There are many examples of this; when we're denied access to taxpayer-funded information, it's more difficult for us to improve our well-being.
In addition, information, like other resources, can become extinct. The classic example is the burning of the library at Alexandria, where priceless original texts were lost to history forever. A more modern example is old birth, death and marriage records. These records, so valuable to today's genealogists, are at risk as long as they exist in only one or two places. The government tries hard to maintain these records -- but they're not easy to get to, and can easily be accidentally misplaced or destroyed.
So, what can we do? The keys to claiming ownership of public information and protecting it for public use are duplication and distribution. Unlike physical resources, which are most secure when they're tightly guarded, information is safe only when it's available to everyone.
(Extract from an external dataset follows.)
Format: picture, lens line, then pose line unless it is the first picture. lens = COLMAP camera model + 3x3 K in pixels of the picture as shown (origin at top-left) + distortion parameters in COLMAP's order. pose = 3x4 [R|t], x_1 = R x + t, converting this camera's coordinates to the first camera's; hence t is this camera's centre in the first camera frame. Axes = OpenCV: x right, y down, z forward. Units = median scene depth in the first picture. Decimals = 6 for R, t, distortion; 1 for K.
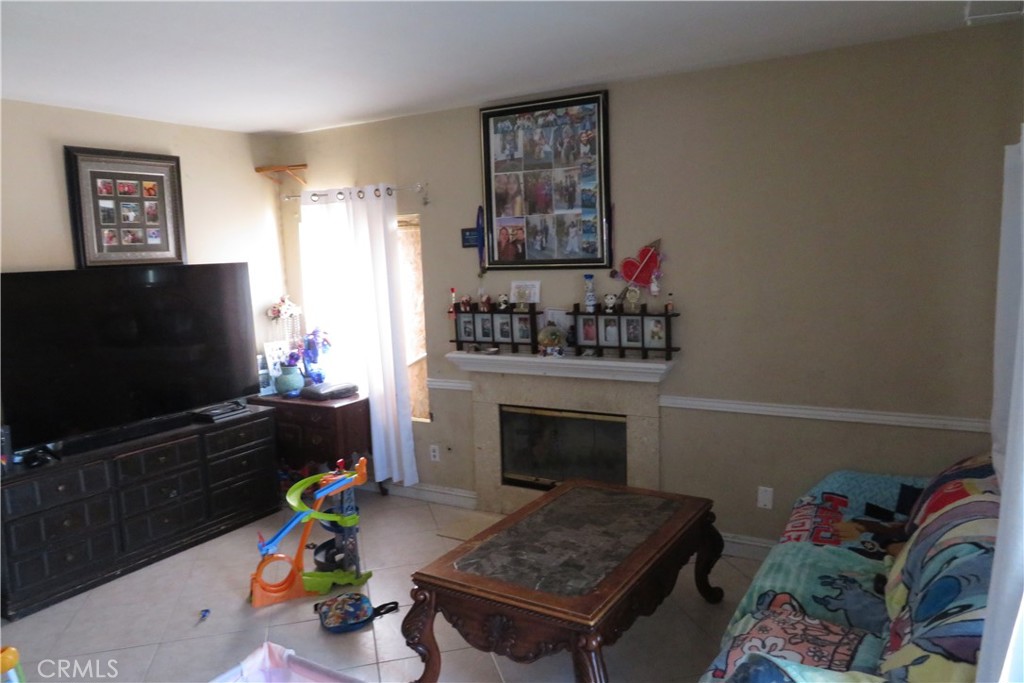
lens RADIAL K [[733.6, 0, 515.4], [0, 733.6, 341.7], [0, 0, 1]] dist [-0.003322, -0.001725]
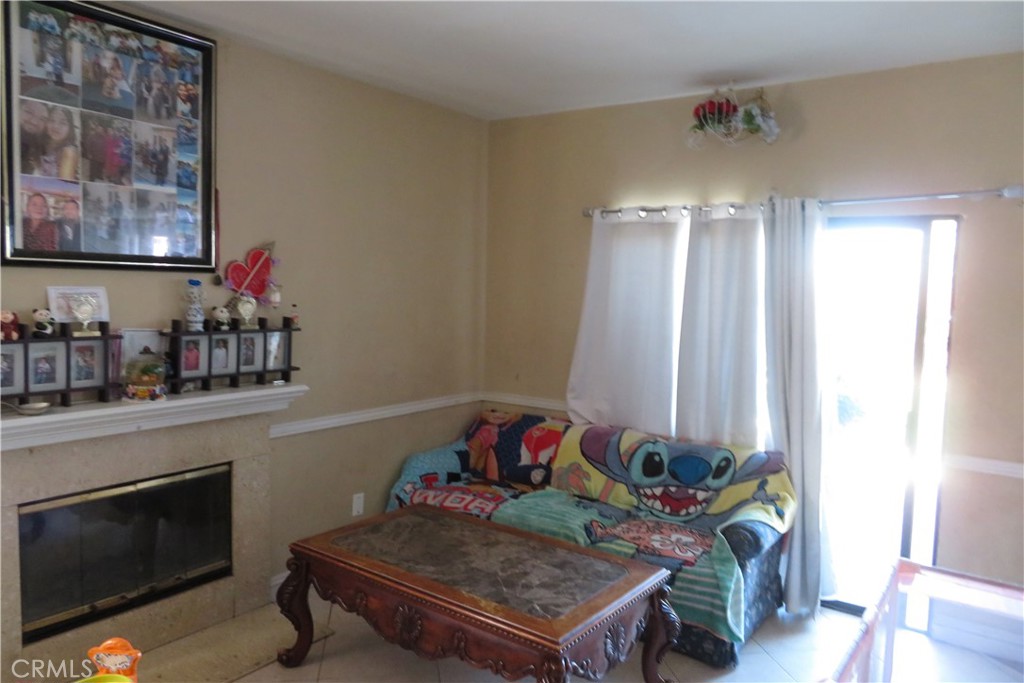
lens RADIAL K [[733.6, 0, 515.9], [0, 733.6, 339.7], [0, 0, 1]] dist [-0.003322, -0.001725]
pose [[0.083137, -0.039513, 0.995754, -0.597950], [0.092283, 0.995225, 0.031787, -0.025542], [-0.992256, 0.089248, 0.086387, 0.619262]]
Many non-profit organizations across the country recognize the benefits to preserving information resources for the public. My company works with 3 Rivers Connect, a Pittsburgh-based non-profit creating a regional, Internet-based "Information Commons." This commons will provide citizens easy access to all of the public information available in the Western Pennsylvania region.
Much of this information can already be found scattered throughout the Web sites of various government and non-profit agencies in the region. But, the continued availability of the valuable and expensive information contained in each Web site is at present at the mercy of the policies or whims of the agency or individual who controls it. New tools such as the Information Commons would liberate this resource from individual control and make it available for all citizens to use and share.
The possibilities are virtually endless, and most of them are within reach. The information that will be used to build new and useful inventions already exists. But most of it is fragmented, and trapped behind the walls of various organizations away from the public. It's time for all of us to recognize the value of untapped information resources, and band together to claim them as our own.